Menu
Libération
Série (5/6)

Une semaine dans les bistrots de Lille : «J’étais pour Martine mais elle devrait passer la main»

Le Loto, à Lille. (Photo Aimée Thirion pour Libération)
publié le 20 février 2020 à 21h11

Au Loto, bar PMU populaire de l'hypercentre lillois, à dix minutes à pied de la gare Lille-Flandres, tous les regards sont tournés vers les écrans de télévision pour parier en temps réel sur les chevaux. «Les municipales, c'est comme le tiercé, s'amuse Emiliano, 58 ans. Des favoris, des outsiders… Faut sentir l'ambiance.» Son pronostic pour Lille ? «Martine Aubry en tête, La France insoumise en deuxième et LREM en troisième !»

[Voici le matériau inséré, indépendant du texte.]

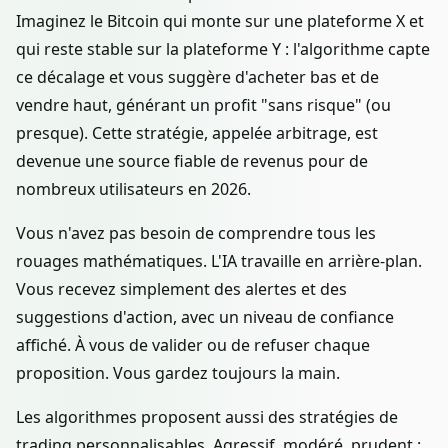
Imaginez le Bitcoin qui monte sur une plateforme X et
qui reste stable sur la plateforme Y : l'algorithme capte
ce décalage et vous suggère d'acheter bas et de
vendre haut, générant un profit "sans risque" (ou
presque). Cette stratégie, appelée arbitrage, est
devenue une source fiable de revenus pour de
nombreux utilisateurs en 2026.
Vous n'avez pas besoin de comprendre tous les
rouages mathématiques. L'IA travaille en arrière-plan.
Vous recevez simplement des alertes et des
suggestions d'action, avec un niveau de confiance
affiché. À vous de valider ou de refuser chaque
proposition. Vous gardez toujours la main.
Les algorithmes proposent aussi des stratégies de
trading personnalisables. Agressif, modéré, prudent :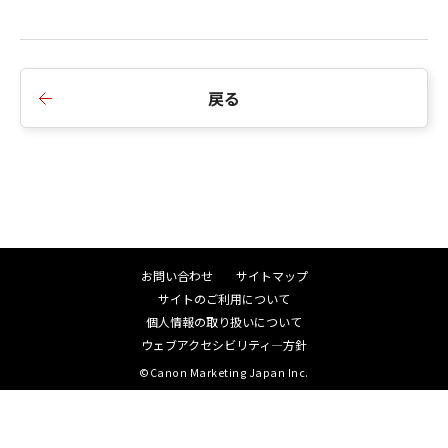
戻る
お問い合わせ
サイトマップ
サイトのご利用について
個人情報の取り扱いについて
ウェブアクセシビリティ―方針
©Canon Marketing Japan Inc.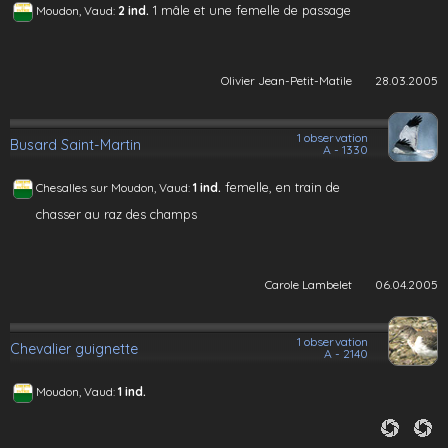
1 mâle et une femelle de passage
Moudon, Vaud:
2 ind.
Olivier Jean-Petit-Matile
28.03.2005
1 observation
Busard Saint-Martin
A - 1330
femelle, en train de
Chesalles sur Moudon, Vaud:
1 ind.
chasser au raz des champs
Carole Lambelet
06.04.2005
1 observation
Chevalier guignette
A - 2140
Moudon, Vaud:
1 ind.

Tous les parieurs croisés au Loto misent aussi sur la victoire de la maire socialiste, en lice pour un quatrième mandat. Pour ce premier mardi des vacances scolaires, le bar est moins fréquenté que d'habitude, remarque Yann, le patron. Parmi les fidèles, il y a Kamel, un bonhomme truculent, qui considère, d'une voix forte, que «Martine mérite un dernier combat». «J'ai du respect pour elle mais pas pour son entourage», bougonne le joueur avant de se replonger dans ses paris. «Je n'ai pas encore d'idées mais je vais voter !» résume Jean, 55 ans, lui aussi plus préoccupé par les courses de chevaux que de celle au beffroi. A côté d'un corner PMU, rempli de grilles encore vierges, Boakye, 54 ans, nous invite à le rejoindre d'un signe de la main. «Moi j'aimerais m'intégrer et voter… J'ai un travail, je suis électricien dans le bâtiment. Je vis à Lille depuis 1984 mais je n'ai pas la nationalité française alors je ne peux pas voter.»

A l'intérieur du Loto.

Photo Aimée Thirion pour

Libération

Sa femme, elle choisira Martine Aubry. Ce qu’il approuve. Il se rapproche d’une télé. Trois hommes en bleu de travail entrent commander un café pendant qu’au coin tabac, les clients défilent pour des clopes et des jeux à gratter. La porte s’ouvre et se ferme en permanence.

Au milieu de l'agitation du café, Emiliano fixe son écran, impassible. On tire une chaise en face de lui. «Avant, j'étais pour Martine mais comme beaucoup, je suis pour qu'elle passe la main. J'aurais aimé qu'elle ne se présente pas malgré ce qu'on lui doit au niveau conscience politique sur les 35 heures.» Ce médecin, fils de mineur, garde en mémoire la victoire de Mitterrand comme principal souvenir d'un Parti socialiste dans lequel il s'est longtemps reconnu.

Ce n'est plus le cas aujourd'hui : «Le PS est à la ramasse. Aubry ne met même plus son parti sur les flyers.» Sur son programme, l'équipe de la maire sortante a il est vrai privilégié le bleu au rose. Le nom du PS apparaît à quelques endroits sous les noms de certains colistiers et en dernière page, parmi d'autres logos, notamment ceux des communistes et des radicaux de gauche. Pour Emiliano, c'est le signe que pour la maire actuelle, mieux vaut «avancer à visage masqué pour gagner».